If you get done with day two of your free promotion and you're sitting at less than 1,000 downloads, something isn't right. Either your book genre is too niche, or you've picked a very busy day, or it's possible your book doesn't look professional enough or doesn't have reviews. Cancel your other free days and try to diagnose the issue. Try again later after you've fixed the problem.
If you're done with day two and you're in the 1,000 to 5,000 range, you're doing fairly well. I think you'll see a sales bump, but don't expect to get to the top of the charts or anything. If downloads are slowing, quit your promo. If downloads are increasing, especially by a large jump, let it run another day.
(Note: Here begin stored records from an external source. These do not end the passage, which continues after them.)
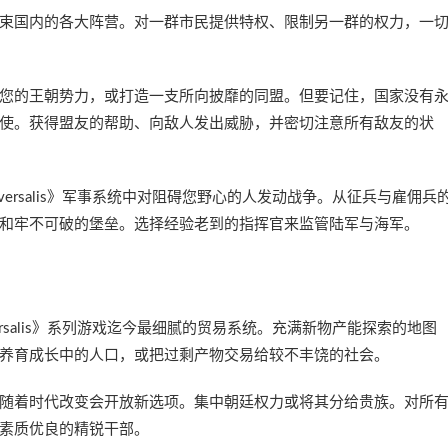
束国内的各大阵营。对一群市民提供特权、限制另一群的权力，一
您的王朝势力，或打造一支所向披靡的同盟。但要记住，国家没有
使。获得盟友的帮助、向敌人发出威胁，并密切注意所有敌友的状
iversalis》军事系统中对阻碍您野心的人发动战争。从征兵与雇佣兵
和牢不可破的堡垒。选择经验老到的指挥官来监管陆军与海军。
versalis》系列游戏迄今最细腻的贸易系统。充满新物产能探索的地图
养育成长中的人口，或把过剩产物交易给较不丰饶的社会。
随着时代改变会开放新选项。集中朝廷权力或将其分给贵族。对所
素质优良的精锐干部。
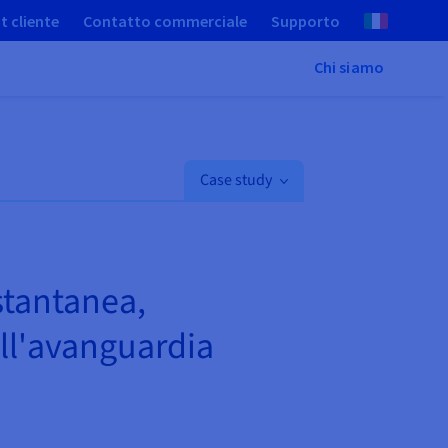
t cliente
Contatto commerciale
Supporto
Chi siamo
Case study
istantanea,
all'avanguardia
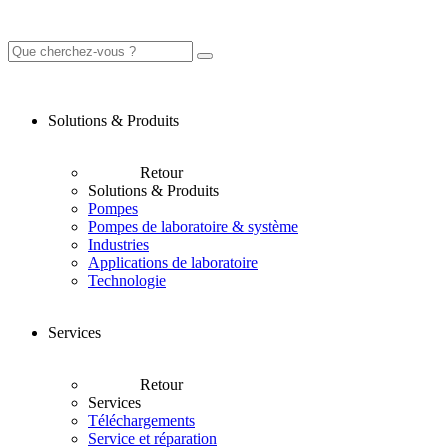
Solutions & Produits
Retour
Solutions & Produits
Pompes
Pompes de laboratoire & système
Industries
Applications de laboratoire
Technologie
Services
Retour
Services
Téléchargements
Service et réparation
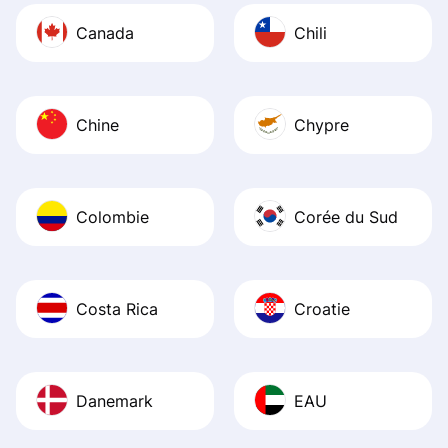
Canada
Chili
Chine
Chypre
Colombie
Corée du Sud
Costa Rica
Croatie
Danemark
EAU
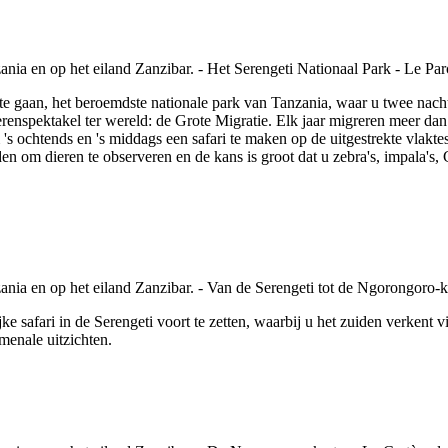
te gaan, het beroemdste nationale park van Tanzania, waar u twee nach
dierenspektakel ter wereld: de Grote Migratie. Elk jaar migreren meer d
s ochtends en 's middags een safari te maken op de uitgestrekte vlakte
en om dieren te observeren en de kans is groot dat u zebra's, impala's, 
 safari in de Serengeti voort te zetten, waarbij u het zuiden verkent vi
menale uitzichten.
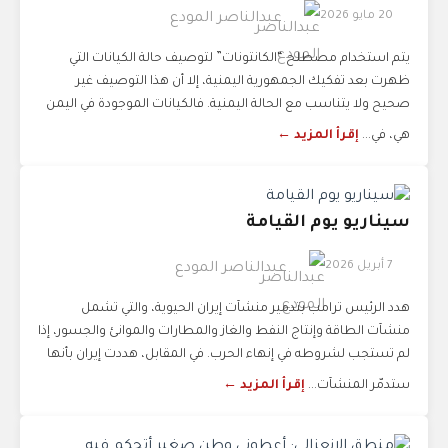
20 مايو 2026
عبدالناصر المودع
يتم استخدام مصطلح “الكانتونات” لتوصيف حالة الكيانات التي
ظهرت بعد تفكيك الجمهورية اليمنية، إلا أن هذا التوصيف غير
صحيح ولا يتناسب مع الحالة اليمنية. فالكيانات الموجودة في اليمن
هي، في...
إقرأ المزيد ←
سيناريو يوم القيامة
7 أبريل 2026
عبدالناصر المودع
هدد الرئيس ترامب بتدمير منشآت إيران الحيوية، والتي تشمل
منشآت الطاقة وإنتاج النفط والغاز والمطارات والموانئ والجسور، إذا
لم تستجب لشروطه في إنهاء الحرب. في المقابل، هددت إيران بأنها
ستدمّر المنشآت...
إقرأ المزيد ←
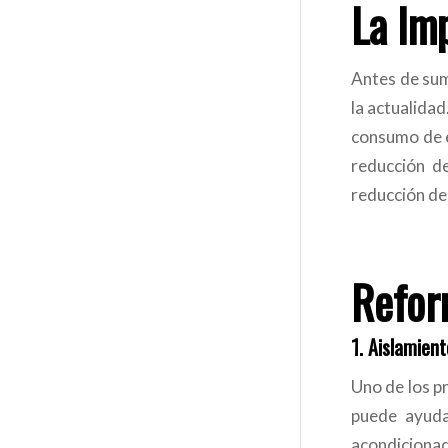
La Im
Antes de sum
la actualidad
consumo de e
reducción de
reducción de 
Refor
1.
Aislamient
Uno de los p
puede ayuda
acondiciona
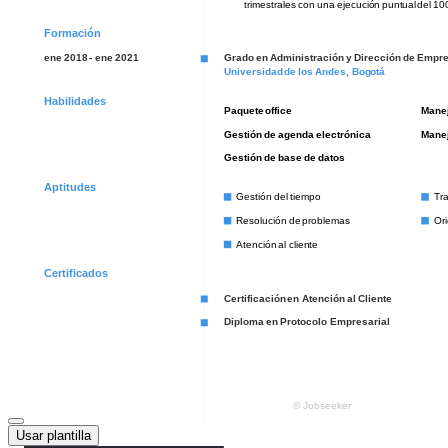
Usar plantilla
If you're done with day two and you're in the 10,000 to 30,000 range you are really going to have nice results. You can quit your promotion without fear. If you want to let it go one more day, it won't hurt anything either.
What should I expect after I go back to paid?
If you've had a lot of downloads, you should expect to see sales after your go back to paid. It will start out slow. Don't panic if you wake up and you've not sold any and your rank is horrible. It can take a little while to see results. Most of the time I have 50 to 100 sales on the day after a nice successful promotion. I have seen more. My best promotion saw over 9,000 sales over the three weeks after my free days. I've also been contacted about movie rights, and agents have emailed to see if I had representation, all from seeing the book at a nice rank after a free promotion.
However, don't set your expectations too high. Your book could see a small bump in sales, but then stick there and see steady income. And don't forget you do get paid for Lending Library borrows too. Those will add up if you've had a nice free promo.